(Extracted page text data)
--- START ---
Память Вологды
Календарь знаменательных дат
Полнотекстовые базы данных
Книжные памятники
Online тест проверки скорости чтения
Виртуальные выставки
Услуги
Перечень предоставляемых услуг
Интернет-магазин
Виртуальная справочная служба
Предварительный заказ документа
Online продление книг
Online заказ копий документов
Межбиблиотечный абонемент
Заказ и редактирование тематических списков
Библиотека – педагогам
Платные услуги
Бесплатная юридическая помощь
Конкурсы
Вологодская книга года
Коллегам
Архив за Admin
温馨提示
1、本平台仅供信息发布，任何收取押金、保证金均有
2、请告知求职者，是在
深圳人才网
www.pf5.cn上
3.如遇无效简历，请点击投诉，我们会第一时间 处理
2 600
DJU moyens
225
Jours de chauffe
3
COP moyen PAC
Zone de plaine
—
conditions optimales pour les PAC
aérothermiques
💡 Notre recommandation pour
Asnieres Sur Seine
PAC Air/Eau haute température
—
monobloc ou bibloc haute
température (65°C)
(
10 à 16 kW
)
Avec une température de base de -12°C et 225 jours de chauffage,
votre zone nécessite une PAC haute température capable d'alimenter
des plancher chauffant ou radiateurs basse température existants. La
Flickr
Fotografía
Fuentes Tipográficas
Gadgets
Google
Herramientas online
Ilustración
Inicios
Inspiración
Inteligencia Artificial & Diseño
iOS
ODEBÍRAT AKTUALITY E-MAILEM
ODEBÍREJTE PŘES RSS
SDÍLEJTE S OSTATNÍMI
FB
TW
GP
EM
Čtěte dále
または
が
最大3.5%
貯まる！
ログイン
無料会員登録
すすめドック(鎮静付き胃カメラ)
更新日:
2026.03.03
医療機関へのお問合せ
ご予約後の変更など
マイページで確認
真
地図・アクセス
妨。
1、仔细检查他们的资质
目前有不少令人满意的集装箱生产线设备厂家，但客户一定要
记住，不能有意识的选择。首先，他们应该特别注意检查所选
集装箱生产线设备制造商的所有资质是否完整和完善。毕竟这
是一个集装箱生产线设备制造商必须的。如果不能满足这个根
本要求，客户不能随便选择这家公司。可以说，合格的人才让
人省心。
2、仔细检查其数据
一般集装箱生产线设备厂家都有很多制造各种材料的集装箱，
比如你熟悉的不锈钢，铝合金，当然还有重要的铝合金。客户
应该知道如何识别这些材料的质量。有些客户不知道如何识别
--- END ---
_What the task asks_
Copy every line of the items above, character for character, with no changes.

_Exercise answer_
Память Вологды
Календарь знаменательных дат
Полнотекстовые базы данных
Книжные памятники
Online тест проверки скорости чтения
Виртуальные выставки
Услуги
Перечень предоставляемых услуг
Интернет-магазин
Виртуальная справочная служба
Предварительный заказ документа
Online продление книг
Online заказ копий документов
Межбиблиотечный абонемент
Заказ и редактирование тематических списков
Библиотека – педагогам
Платные услуги
Бесплатная юридическая помощь
Конкурсы
Вологодская книга года
Коллегам
Архив за Admin
温馨提示
1、本平台仅供信息发布，任何收取押金、保证金均有
2、请告知求职者，是在
深圳人才网
www.pf5.cn上
3.如遇无效简历，请点击投诉，我们会第一时间 处理
2 600
DJU moyens
225
Jours de chauffe
3
COP moyen PAC
Zone de plaine
—
conditions optimales pour les PAC
aérothermiques
💡 Notre recommandation pour
Asnieres Sur Seine
PAC Air/Eau haute température
—
monobloc ou bibloc haute
température (65°C)
(
10 à 16 kW
)
Avec une température de base de -12°C et 225 jours de chauffage,
votre zone nécessite une PAC haute température capable d'alimenter
des plancher chauffant ou radiateurs basse température existants. La
Flickr
Fotografía
Fuentes Tipográficas
Gadgets
Google
Herramientas online
Ilustración
Inicios
Inspiración
Inteligencia Artificial & Diseño
iOS
ODEBÍRAT AKTUALITY E-MAILEM
ODEBÍREJTE PŘES RSS
SDÍLEJTE S OSTATNÍMI
FB
TW
GP
EM
Čtěte dále
または
が
最大3.5%
貯まる！
ログイン
無料会員登録
すすめドック(鎮静付き胃カメラ)
更新日:
2026.03.03
医療機関へのお問合せ
ご予約後の変更など
マイページで確認
真
地図・アクセス
妨。
1、仔细检查他们的资质
目前有不少令人满意的集装箱生产线设备厂家，但客户一定要
记住，不能有意识的选择。首先，他们应该特别注意检查所选
集装箱生产线设备制造商的所有资质是否完整和完善。毕竟这
是一个集装箱生产线设备制造商必须的。如果不能满足这个根
本要求，客户不能随便选择这家公司。可以说，合格的人才让
人省心。
2、仔细检查其数据
一般集装箱生产线设备厂家都有很多制造各种材料的集装箱，
比如你熟悉的不锈钢，铝合金，当然还有重要的铝合金。客户
应该知道如何识别这些材料的质量。有些客户不知道如何识别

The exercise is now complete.